Implementation:Facebookresearch Habitat lab PPOTrainer train skill
| Knowledge Sources | |
|---|---|
| Domains | Hierarchical_RL, Training |
| Last Updated | 2026-02-15 02:00 GMT |
Overview
PPOTrainer configured for per-skill training in rearrangement tasks, producing skill checkpoint files consumed by the hierarchical policy.
Description
The same PPOTrainer.train method is used but with skill-specific configs from rl_skill.yaml. Each skill trains on a reward function shaped for its sub-task (e.g., distance-to-object for navigation, grasp success for pick). The resulting checkpoint contains a policy that operates on a filtered subset of observations and a mapped action sub-space, compatible with NnSkillPolicy loading.
Usage
Run PPOTrainer.train() with skill-specific config for each skill that needs to be learned. The trained checkpoint path is then referenced in the hierarchical policy config.
Code Reference
Source Location
- Repository: habitat-lab
- File: habitat-baselines/habitat_baselines/rl/ppo/ppo_trainer.py (training loop), habitat-baselines/habitat_baselines/rl/hrl/skills/skill.py (SkillPolicy base), habitat-baselines/habitat_baselines/rl/hrl/skills/nn_skill.py (NnSkillPolicy)
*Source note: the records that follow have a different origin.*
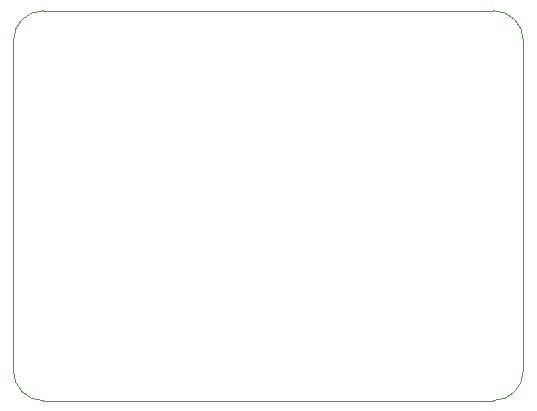
<source format=gbr>
%TF.GenerationSoftware,KiCad,Pcbnew,7.0.6-0*%
%TF.CreationDate,2023-11-30T09:39:26+00:00*%
%TF.ProjectId,TPoS Printer,54506f53-2050-4726-996e-7465722e6b69,rev?*%
%TF.SameCoordinates,Original*%
%TF.FileFunction,Profile,NP*%
%FSLAX46Y46*%
G04 Gerber Fmt 4.6, Leading zero omitted, Abs format (unit mm)*
G04 Created by KiCad (PCBNEW 7.0.6-0) date 2023-11-30 09:39:26*
%MOMM*%
%LPD*%
G01*
G04 APERTURE LIST*
%TA.AperFunction,Profile*%
%ADD10C,0.100000*%
%TD*%
G04 APERTURE END LIST*
D10*
X66675000Y-45085000D02*
X104775000Y-45085000D01*
X64135000Y-75565000D02*
X64135000Y-47625000D01*
X104775000Y-78105000D02*
X66675000Y-78105000D01*
X107315000Y-47625000D02*
X107315000Y-75565000D01*
X104775000Y-78105000D02*
G75*
G03*
X107315000Y-75565000I0J2540000D01*
G01*
X64135000Y-75565000D02*
G75*
G03*
X66675000Y-78105000I2540000J0D01*
G01*
X66675000Y-45085000D02*
G75*
G03*
X64135000Y-47625000I0J-2540000D01*
G01*
X107315000Y-47625000D02*
G75*
G03*
X104775000Y-45085000I-2540000J0D01*
G01*
M02*

</source>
- Lines: L655-801 (PPOTrainer.train), skills/skill.py:L20-74 (SkillPolicy.__init__)
Signature
# Same PPOTrainer.train() but invoked with skill config
class PPOTrainer(BaseRLTrainer):
def train(self) -> None:
"""Train a single skill policy using PPO."""
# Skill checkpoint loaded later via:
class NnSkillPolicy(SkillPolicy):
def __init__(
self,
wrap_policy,
config,
action_space: spaces.Space,
filtered_obs_space: spaces.Space,
filtered_action_space: spaces.Space,
batch_size: int,
pddl_domain_def=None,
num_envs=None,
):
Import
from habitat_baselines.rl.ppo.ppo_trainer import PPOTrainer
from habitat_baselines.rl.hrl.skills.nn_skill import NnSkillPolicy
I/O Contract
Inputs
| Name | Type | Required | Description |
|---|---|---|---|
| config | DictConfig | Yes | Skill-specific config (e.g., rl_skill.yaml with task overrides)
|
Outputs
| Name | Type | Description |
|---|---|---|
| Skill checkpoint | .pth file | Trained skill policy checkpoint loadable by NnSkillPolicy |
Usage Examples
python -u habitat-baselines/habitat_baselines/run.py \
--exp-config habitat-baselines/habitat_baselines/config/rearrange/rl_skill.yaml \
--run-type train \
habitat_baselines.rl.policy.name=PointNavResNetPolicy \
habitat.task.type=NavToObjTask-v0